Banyak orang yang mengesankan bahwa ajaran Islam itu terbelakang dan Islam anti terhadap teknologi. Apakah benar Islam anti teknologi? Dengan yakin kita jawab: tidak. Islam tidak menentang teknologi atau perkembangan teknologi. Bahkan Islam mendukungnya. Karena beberapa alasan berikut ini:

1. Teknologi perkara mubah

Nabi Shallallahu’alaihi Wasallam bersabda:

إِذَا كَانَ شَيْءٌ مِنْ أَمْرِ دُنْيَاكُمْ فَشَأْنُكُمْ، وَإِذَا كَانَ شَيْءٌ مِنْ أَمْرِ دِيْنِكُمْ فَإِلَيَّ

“Jika itu perkara dunia kalian, maka itu urusan kalian. Jika itu perkara agama, maka itu urusanku” (HR. Ibnu Hibban no.22, dishahihkan Syu’aib Al Arnauth dalam Takhrij Shahih Ibnu Hibban).

Hadits ini menunjukkan bahwa perkara duniawi, termasuk teknologi, hukum asalnya mubah. Oleh karena itu para ulama menetapkan kaidah fiqhiyyah:

الأصل في المعاملات الحل والإباحة

“Hukum asal perkara muamalah adalah halal dan mubah”.

2. Perkembangan teknologi adalah nikmat

Allah ta’ala berfirman:

وَالْخَيْلَ وَالْبِغَالَ وَالْحَمِيرَ لِتَرْكَبُوهَا وَزِينَةً ۚ وَيَخْلُقُ مَا لَا تَعْلَمُونَ

“Dan (Dia telah menciptakan) kuda, bagal dan keledai, agar kamu menungganginya dan (menjadikannya) perhiasan. Dan Allah menciptakan apa yang kamu tidak mengetahuinya” (QS. An Nahl: 8).
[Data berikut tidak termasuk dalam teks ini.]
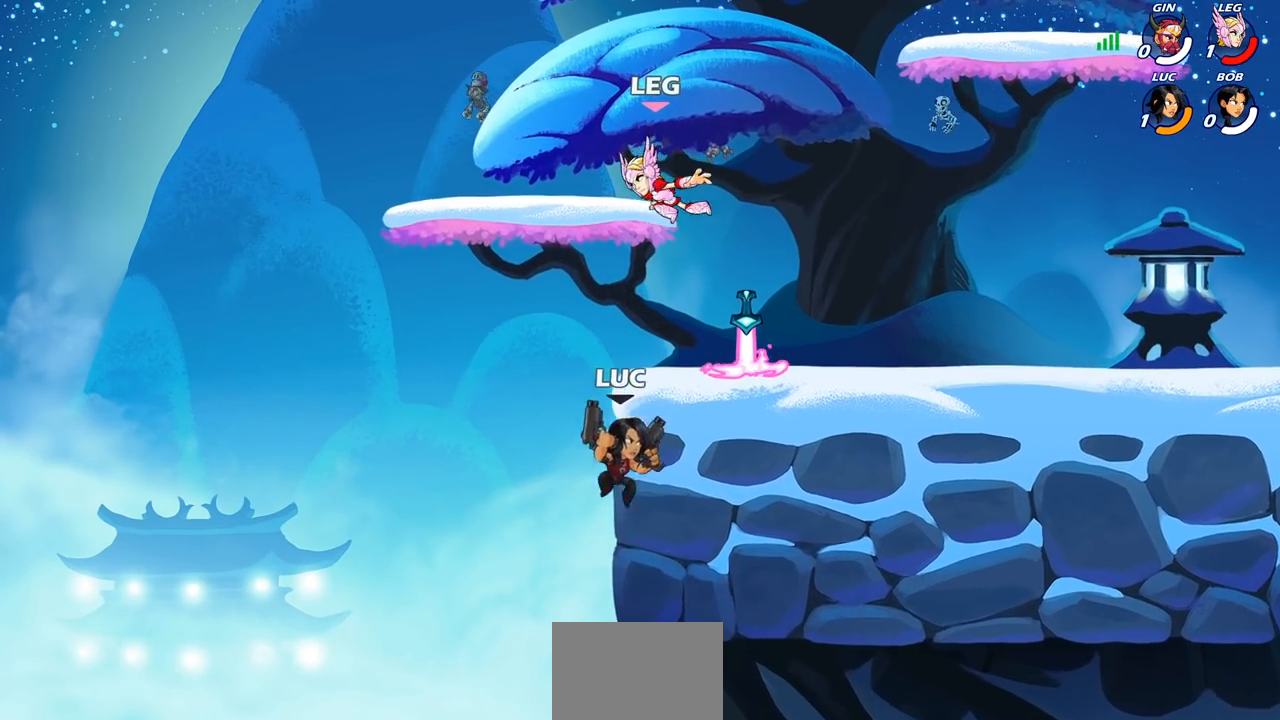
{"buttons": [], "left_stick": "right", "right_stick": "center", "events": [[67, "CROSS", "down"], [67, "left_stick", "up-right"], [167, "CROSS", "up"], [183, "left_stick", "right"]]}
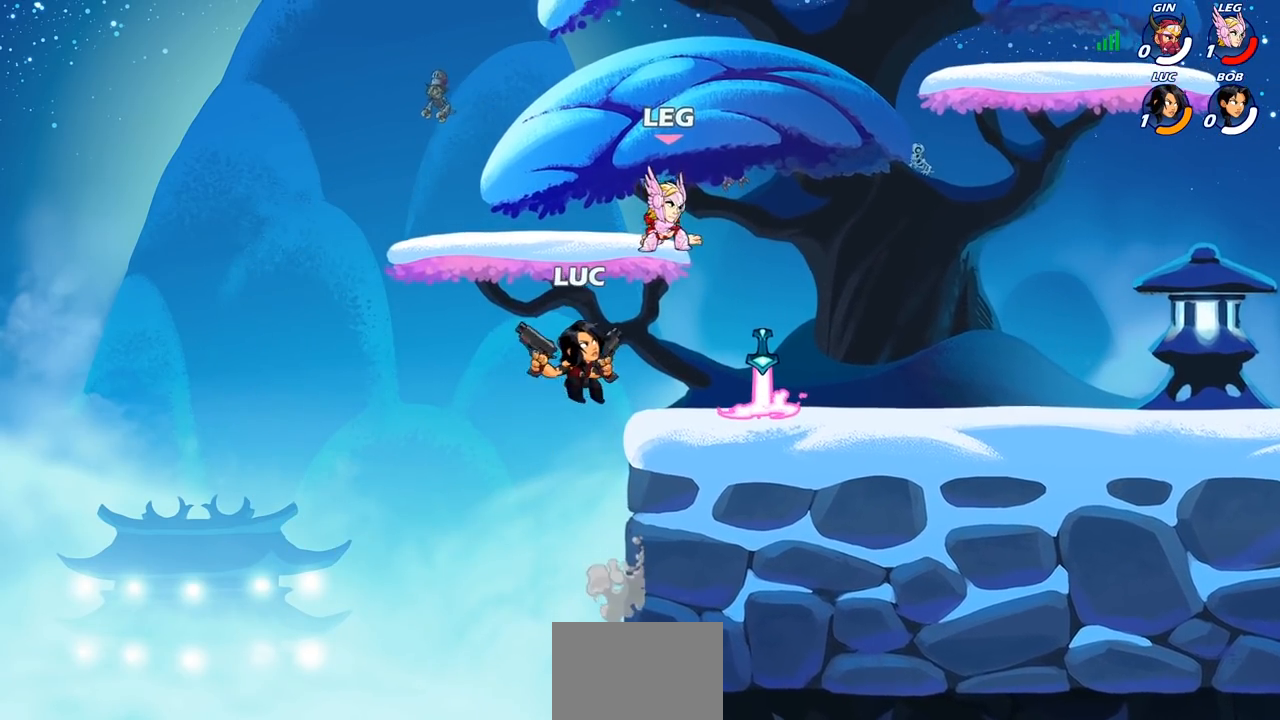
{"buttons": [], "left_stick": "left", "right_stick": "center", "events": [[17, "CIRCLE", "down"], [133, "CIRCLE", "up"], [267, "left_stick", "up-right"], [433, "left_stick", "left"]]}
As Sa’di menjelaskan ayat ini: “Maksudnya kamu tidak mengetahuinya apa yang akan Allah ciptakan pada masa-masa setelah diturunkannya Al Qur’an berupa kendaraan yang dikendarai oleh manusia di darat, laut, dan udara. Dan digunakan oleh mereka untuk berbagai kemanfaatan dan maslahat” (Tafsir As Sa’di).

Ayat ini mengisyaratkan akan adanya perkembangan teknologi transportasi. Dan hal tersebut disebutkan dalam ayat dalam konteks pengabaran tentang nikmat. Maka adanya perkembangan teknologi transportasi tidak diragukan lagi adalah suatu nikmat yang patut disyukuri.

Selain itu, Islam memotivasi kita untuk mencari kemudahan-kemudahan dalam urusan dunia. Dari Aisyah radhiallahu’anha, ia berkata:

ما خُيِّرَ رَسولُ اللهِ صَلَّى اللَّهُ عليه وسلَّمَ بيْنَ أَمْرَيْنِ، أَحَدُهُما أَيْسَرُ مِنَ الآخَرِ، إلَّا اخْتَارَ أَيْسَرَهُمَا، ما لَمْ يَكُنْ إثْمًا

“Tidaklah Rasulullah Shallallahu’alaihi Wasallam ketika memilih antara dua perkara, dan salah satunya lebih mudah, kecuali beliau pasti memilih yang lebih mudah. Selama bukan perkara dosa” (HR. Bukhari-Muslim).

Dan adanya perkembangan teknologi adalah untuk memberikan banyak kemudahan bagi manusia.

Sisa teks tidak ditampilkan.